Exact copies of all the records are to be printed.

[Dataset entries]
|---|
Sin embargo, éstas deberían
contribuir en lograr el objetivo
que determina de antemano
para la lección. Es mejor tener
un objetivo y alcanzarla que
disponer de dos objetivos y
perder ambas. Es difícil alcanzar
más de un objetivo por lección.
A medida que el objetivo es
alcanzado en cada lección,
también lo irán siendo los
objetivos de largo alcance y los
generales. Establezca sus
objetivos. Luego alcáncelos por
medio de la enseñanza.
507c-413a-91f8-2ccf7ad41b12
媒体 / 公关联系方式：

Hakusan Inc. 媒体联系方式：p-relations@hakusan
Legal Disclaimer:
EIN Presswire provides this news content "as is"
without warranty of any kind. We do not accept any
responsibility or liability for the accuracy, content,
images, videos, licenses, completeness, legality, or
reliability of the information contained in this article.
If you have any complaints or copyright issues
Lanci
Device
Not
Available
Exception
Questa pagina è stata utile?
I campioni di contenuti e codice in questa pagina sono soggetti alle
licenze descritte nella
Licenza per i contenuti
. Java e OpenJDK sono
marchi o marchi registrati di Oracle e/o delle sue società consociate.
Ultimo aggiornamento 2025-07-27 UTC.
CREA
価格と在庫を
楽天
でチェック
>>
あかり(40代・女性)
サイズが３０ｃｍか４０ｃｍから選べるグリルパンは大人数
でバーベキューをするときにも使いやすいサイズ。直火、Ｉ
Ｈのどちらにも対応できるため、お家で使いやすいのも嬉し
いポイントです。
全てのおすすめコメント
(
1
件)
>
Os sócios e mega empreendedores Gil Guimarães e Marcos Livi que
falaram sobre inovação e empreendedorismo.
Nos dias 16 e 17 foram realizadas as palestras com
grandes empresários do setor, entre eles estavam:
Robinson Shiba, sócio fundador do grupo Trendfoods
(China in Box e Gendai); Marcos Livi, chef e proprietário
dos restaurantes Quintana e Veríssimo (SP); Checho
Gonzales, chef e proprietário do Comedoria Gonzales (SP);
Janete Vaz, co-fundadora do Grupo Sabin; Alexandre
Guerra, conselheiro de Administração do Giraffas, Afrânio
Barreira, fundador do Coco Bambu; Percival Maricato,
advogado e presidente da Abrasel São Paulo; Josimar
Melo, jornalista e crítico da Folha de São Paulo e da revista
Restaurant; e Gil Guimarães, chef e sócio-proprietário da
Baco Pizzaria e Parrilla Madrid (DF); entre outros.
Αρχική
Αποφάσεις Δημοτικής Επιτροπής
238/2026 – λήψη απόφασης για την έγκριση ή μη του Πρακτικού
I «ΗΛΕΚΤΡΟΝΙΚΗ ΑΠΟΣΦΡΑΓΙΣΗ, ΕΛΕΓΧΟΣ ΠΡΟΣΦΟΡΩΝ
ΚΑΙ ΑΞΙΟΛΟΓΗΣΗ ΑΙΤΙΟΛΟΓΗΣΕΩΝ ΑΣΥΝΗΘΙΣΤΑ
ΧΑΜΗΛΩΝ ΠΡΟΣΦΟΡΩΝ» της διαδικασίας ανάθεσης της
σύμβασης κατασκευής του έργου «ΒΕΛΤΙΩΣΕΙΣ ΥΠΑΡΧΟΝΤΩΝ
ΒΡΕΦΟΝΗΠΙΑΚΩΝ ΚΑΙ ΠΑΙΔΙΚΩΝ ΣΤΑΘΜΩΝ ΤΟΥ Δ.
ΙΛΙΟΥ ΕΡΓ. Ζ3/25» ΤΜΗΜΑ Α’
|---|
■ Result of this task:
Sin embargo, éstas deberían
contribuir en lograr el objetivo
que determina de antemano
para la lección. Es mejor tener
un objetivo y alcanzarla que
disponer de dos objetivos y
perder ambas. Es difícil alcanzar
más de un objetivo por lección.
A medida que el objetivo es
alcanzado en cada lección,
también lo irán siendo los
objetivos de largo alcance y los
generales. Establezca sus
objetivos. Luego alcáncelos por
medio de la enseñanza.
507c-413a-91f8-2ccf7ad41b12
媒体 / 公关联系方式：

Hakusan Inc. 媒体联系方式：p-relations@hakusan
Legal Disclaimer:
EIN Presswire provides this news content "as is"
without warranty of any kind. We do not accept any
responsibility or liability for the accuracy, content,
images, videos, licenses, completeness, legality, or
reliability of the information contained in this article.
If you have any complaints or copyright issues
Lanci
Device
Not
Available
Exception
Questa pagina è stata utile?
I campioni di contenuti e codice in questa pagina sono soggetti alle
licenze descritte nella
Licenza per i contenuti
. Java e OpenJDK sono
marchi o marchi registrati di Oracle e/o delle sue società consociate.
Ultimo aggiornamento 2025-07-27 UTC.
CREA
価格と在庫を
楽天
でチェック
>>
あかり(40代・女性)
サイズが３０ｃｍか４０ｃｍから選べるグリルパンは大人数
でバーベキューをするときにも使いやすいサイズ。直火、Ｉ
Ｈのどちらにも対応できるため、お家で使いやすいのも嬉し
いポイントです。
全てのおすすめコメント
(
1
件)
>
Os sócios e mega empreendedores Gil Guimarães e Marcos Livi que
falaram sobre inovação e empreendedorismo.
Nos dias 16 e 17 foram realizadas as palestras com
grandes empresários do setor, entre eles estavam:
Robinson Shiba, sócio fundador do grupo Trendfoods
(China in Box e Gendai); Marcos Livi, chef e proprietário
dos restaurantes Quintana e Veríssimo (SP); Checho
Gonzales, chef e proprietário do Comedoria Gonzales (SP);
Janete Vaz, co-fundadora do Grupo Sabin; Alexandre
Guerra, conselheiro de Administração do Giraffas, Afrânio
Barreira, fundador do Coco Bambu; Percival Maricato,
advogado e presidente da Abrasel São Paulo; Josimar
Melo, jornalista e crítico da Folha de São Paulo e da revista
Restaurant; e Gil Guimarães, chef e sócio-proprietário da
Baco Pizzaria e Parrilla Madrid (DF); entre outros.
Αρχική
Αποφάσεις Δημοτικής Επιτροπής
238/2026 – λήψη απόφασης για την έγκριση ή μη του Πρακτικού
I «ΗΛΕΚΤΡΟΝΙΚΗ ΑΠΟΣΦΡΑΓΙΣΗ, ΕΛΕΓΧΟΣ ΠΡΟΣΦΟΡΩΝ
ΚΑΙ ΑΞΙΟΛΟΓΗΣΗ ΑΙΤΙΟΛΟΓΗΣΕΩΝ ΑΣΥΝΗΘΙΣΤΑ
ΧΑΜΗΛΩΝ ΠΡΟΣΦΟΡΩΝ» της διαδικασίας ανάθεσης της
σύμβασης κατασκευής του έργου «ΒΕΛΤΙΩΣΕΙΣ ΥΠΑΡΧΟΝΤΩΝ
ΒΡΕΦΟΝΗΠΙΑΚΩΝ ΚΑΙ ΠΑΙΔΙΚΩΝ ΣΤΑΘΜΩΝ ΤΟΥ Δ.
ΙΛΙΟΥ ΕΡΓ. Ζ3/25» ΤΜΗΜΑ Α’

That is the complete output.